Sob certos aspectos, a saga R-R exemplifica o menor dos perigos. Possivelmente, o maior deles é quando superestrelas deslocam-se além das pesquisas e entram no mundo da pura defesa de políticas, muitas vezes fora de seus campos de especialização e experiência. Na verdade, esse problema foi previsto há muito tempo.

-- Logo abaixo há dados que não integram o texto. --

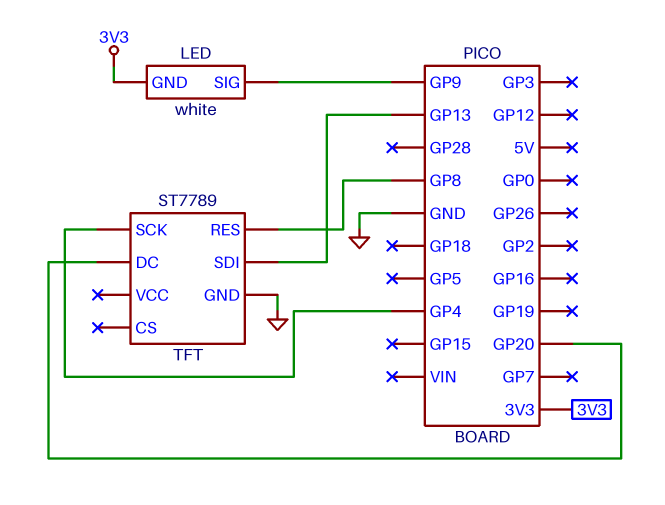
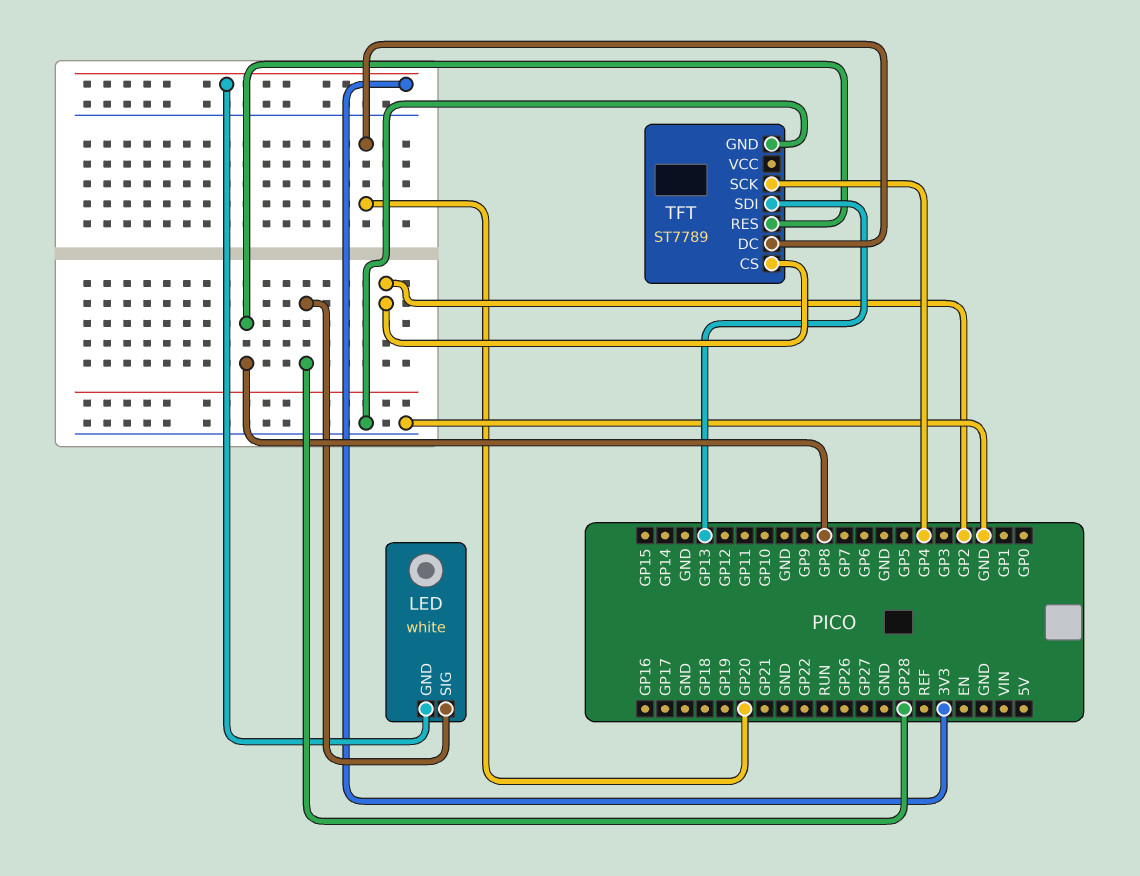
LED pin SIG: GP9 -> GP28
TFT pin CS: none -> GP2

No Banquete do Prêmio Nobel de 1974, Friedrich von Hayek, um dos vencedores do Nobel de Ciências Econômicas, fez discurso sugerindo que a comissão selecionadora do Nobel exigisse dos laureados “um juramento de humildade, uma espécie de juramento hipocrático, de nunca traspassar em pronunciamentos públicos os limites de sua competência”. Sua explicação: “O prêmio Nobel confere a um indivíduo uma autoridade que, nas ciências econômicas, nenhum homem deveria possuir. Isso não importa nas ciências naturais. Aqui a influência exercida por um indivíduo é essencialmente uma influência sobre seus colegas especialistas; e eles logo o farão encolher de tamanho, se ele traspassar sua competência. Mas a influência do economista que mais importa é a influência sobre os leigos: políticos, jornalistas, funcionários públicos e o público em geral. Não há motivo para que um homem que tenha feito uma contribuição diferenciada para as ciências econômicas deva ser onipotente sobre todos os problemas da sociedade – como a imprensa tende a tratá-lo até que em algum momento ele próprio possa ser persuadido a acreditar”.

Se Keynes – o “doppelgänger”, o “outro eu”, intelectual de Hayek – estava certo quando celebremente concluiu em sua “Teoria Geral do Emprego, do Juro e da Moeda” que: “Porém, cedo ou tarde, são as ideias, e não os interesses velados, que representam um perigo, seja para o bem ou para o mal”; e se as superestrelas estão cada vez mais envolvidas na geração e disseminação de tais ideias, talvez, elas devessem assumir dois compromissos: sujeitar suas pesquisas a padrões mais elevados e a um escrutínio prévio à publicação; e, o que é mais polêmico, esforçar-se para limitar sua defesa de políticas a seus campos específicos de experiência. “Caveat emptor”, a advertência ao comprador, carrega riscos no mercado de ideias, com as superestrelas ocupando os papéis-chave. Este pode ser o momento perfeito para um juramento Hayek-Hipócrates ajudar a minimizar tais riscos.

Arvind Subramanian é membro do Peterson Institute for International Economics e do Center for Global Development. Foi diretor assistente do Fundo Monetário Internacional (FMI). Escreveu o livro “Eclipse: Living in the Shadow of China”s Economic Dominance” e é co-autor de “Who Needs to Open the Capital Account?”.